GOP lawmakers are asking the U.S. Supreme Court to stay a ruling by Wisconsin’s justices to put Gov. Tony Evers’ legislative and congressional maps in place for the 2022 elections.
And they want the nation’s highest court to order this fall’s elections to be held using the lines they drew — and Evers vetoed — as the merits of the case are debated.
Monday’s filing came as Republicans sought to overturn last week’s 4-3 ruling by the Wisconsin Supreme Court, arguing it inappropriately signed off on seven majority Black Assembly districts that were drawn with race in mind.
“Wisconsin is now home to the 21st-century racial gerrymander,” the filing argues.
Republicans asked the Supreme Court to take several actions: stay the state court ruling pending a decision on their request for relief; issue an injunction that puts the GOP map in place for this fall, and to issue a ruling in their favor on the merits without any additional briefs or arguments on the merits.
Attorneys for GOP lawmakers argued the maps Republican legislators approved are “free from the taint of any racial predominance” and are “the natural choice for a substitute redistricting plan.”
They were joined in the filing by the conservative Wisconsin Institute for Law & Liberty, which represented several Republican voters who filed the original suit before the state Supreme Court.
U.S. Justice Amy Coney Barrett Monday ordered responses to the filing by 5 p.m. Eastern Friday.
Republicans on Friday asked the state Supreme Court to stay its decision as the case was appealed to the U.S. Supreme Court. As with that request, Monday’s filing focuses on seven majority Black Assembly districts that Evers drew in the maps he submitted to the court for review.
All seven have a Black voting age population of between 50.1 percent and 51.4 percent. The filing argues they were drawn with precision to maximize the number of Black majority districts without meeting the test the U.S. Supreme Court has laid out to determine when race can be considered in drawing lines.

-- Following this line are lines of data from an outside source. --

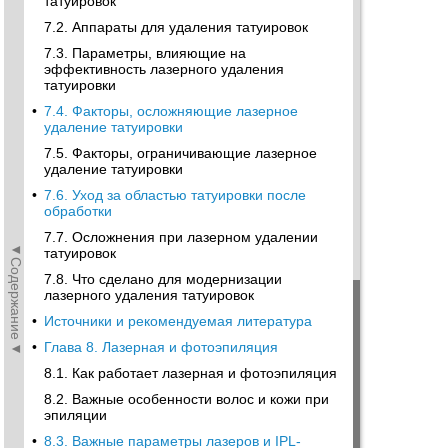
татуировок
7.2. Аппараты для удаления татуировок
7.3. Параметры, влияющие на
эффективность лазерного удаления
татуировки
•
7.4. Факторы, осложняющие лазерное
удаление татуировки
7.5. Факторы, ограничивающие лазерное
удаление татуировки
•
7.6. Уход за областью татуировки после
обработки
7.7. Осложнения при лазерном удалении
◄Содержание◄
татуировок
7.8. Что сделано для модернизации
лазерного удаления татуировок
•
Источники и рекомендуемая литература
•
Глава 8. Лазерная и фотоэпиляция
8.1. Как работает лазерная и фотоэпиляция
8.2. Важные особенности волос и кожи при
эпиляции
•
8.3. Важные параметры лазеров и IPL-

The filing also knocks the state Supreme Court ruling for finding there were “good reasons” for the seven majority Black districts without doing a detailed analysis of why it believed that is the case.
It argued the Wisconsin court’s framework for its decision “makes no sense” and its refusal to scrutinize the guv’s “racial targets bears no resemblance to the strict scrutiny applied by” the U.S. Supreme Court for decades in redistricting cases.
“The Supreme Court of Wisconsin cannot so badly flout this Court’s precedent without correction,” the filing argues.
Read the filing here.
See the court docket here.
State Sen. Lena Taylor, who has been critical of the guv’s maps before, says she plans to file her own suit challenging them.
Taylor, D-Milwaukee, said she has retained a lawyer and will release details of her efforts at a later time. Taylor said she believes the Legislature should cover the legal fees, but she is willing to cover the costs on her own if necessary.
Taylor has criticized the guv’s maps for lowering the percentage of Black voters in legislative districts. She argues the concentration of Black voters isn’t high enough to give African-Americans the opportunity to elect the candidates of their choice. Among other things, she has argued various factors require those percentages to be higher.
“I don’t believe that anyone who properly looks at the districts thinks that these districts make sense,” she said.